[[ Information shown, beginning ]]

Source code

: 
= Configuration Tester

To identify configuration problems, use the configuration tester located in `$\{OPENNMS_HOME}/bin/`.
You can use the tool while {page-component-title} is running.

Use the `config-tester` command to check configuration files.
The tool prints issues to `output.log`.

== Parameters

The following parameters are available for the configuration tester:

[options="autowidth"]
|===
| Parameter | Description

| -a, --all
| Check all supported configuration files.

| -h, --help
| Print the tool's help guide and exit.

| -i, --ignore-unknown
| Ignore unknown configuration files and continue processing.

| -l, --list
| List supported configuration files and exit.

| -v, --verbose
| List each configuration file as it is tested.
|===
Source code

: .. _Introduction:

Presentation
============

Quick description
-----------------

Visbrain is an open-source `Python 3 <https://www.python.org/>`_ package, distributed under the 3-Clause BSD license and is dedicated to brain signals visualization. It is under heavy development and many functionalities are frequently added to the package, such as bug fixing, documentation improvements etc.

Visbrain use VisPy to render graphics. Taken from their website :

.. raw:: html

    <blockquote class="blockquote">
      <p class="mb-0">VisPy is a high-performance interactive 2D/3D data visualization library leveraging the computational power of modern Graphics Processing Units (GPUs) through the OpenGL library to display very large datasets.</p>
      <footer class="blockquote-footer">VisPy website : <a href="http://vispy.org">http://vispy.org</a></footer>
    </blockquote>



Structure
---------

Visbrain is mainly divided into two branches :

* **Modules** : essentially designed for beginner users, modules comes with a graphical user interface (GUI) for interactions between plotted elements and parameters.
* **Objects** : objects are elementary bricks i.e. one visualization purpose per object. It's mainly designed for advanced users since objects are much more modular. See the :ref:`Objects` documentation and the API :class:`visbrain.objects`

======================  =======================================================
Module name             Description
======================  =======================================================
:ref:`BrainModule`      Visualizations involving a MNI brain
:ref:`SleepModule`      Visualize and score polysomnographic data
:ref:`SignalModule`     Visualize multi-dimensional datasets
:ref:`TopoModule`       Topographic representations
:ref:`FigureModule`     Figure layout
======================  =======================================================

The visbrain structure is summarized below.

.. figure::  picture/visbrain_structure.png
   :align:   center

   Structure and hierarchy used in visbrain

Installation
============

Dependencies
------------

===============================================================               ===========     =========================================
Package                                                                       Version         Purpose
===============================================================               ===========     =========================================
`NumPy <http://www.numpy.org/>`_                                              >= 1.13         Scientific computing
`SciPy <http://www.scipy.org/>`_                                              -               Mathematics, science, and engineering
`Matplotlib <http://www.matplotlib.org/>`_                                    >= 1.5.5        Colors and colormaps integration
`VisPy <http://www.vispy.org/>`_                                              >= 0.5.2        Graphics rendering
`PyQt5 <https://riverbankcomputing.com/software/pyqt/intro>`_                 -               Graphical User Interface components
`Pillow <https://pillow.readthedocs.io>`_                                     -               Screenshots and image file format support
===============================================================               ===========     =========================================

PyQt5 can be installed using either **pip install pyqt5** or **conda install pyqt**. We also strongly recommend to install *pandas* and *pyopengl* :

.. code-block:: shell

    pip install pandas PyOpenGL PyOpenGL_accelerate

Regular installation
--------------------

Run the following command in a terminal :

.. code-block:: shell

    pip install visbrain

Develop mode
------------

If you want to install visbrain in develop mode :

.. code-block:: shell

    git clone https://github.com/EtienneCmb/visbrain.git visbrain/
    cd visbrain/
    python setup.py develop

[[ Information shown, end ]]

--- What is required ---
Each line of the data that holds "users" should be copied.

--- The completed task ---
* **Modules** : essentially designed for beginner users, modules comes with a graphical user interface (GUI) for interactions between plotted elements and parameters.
* **Objects** : objects are elementary bricks i.e. one visualization purpose per object. It's mainly designed for advanced users since objects are much more modular. See the :ref:`Objects` documentation and the API :class:`visbrain.objects`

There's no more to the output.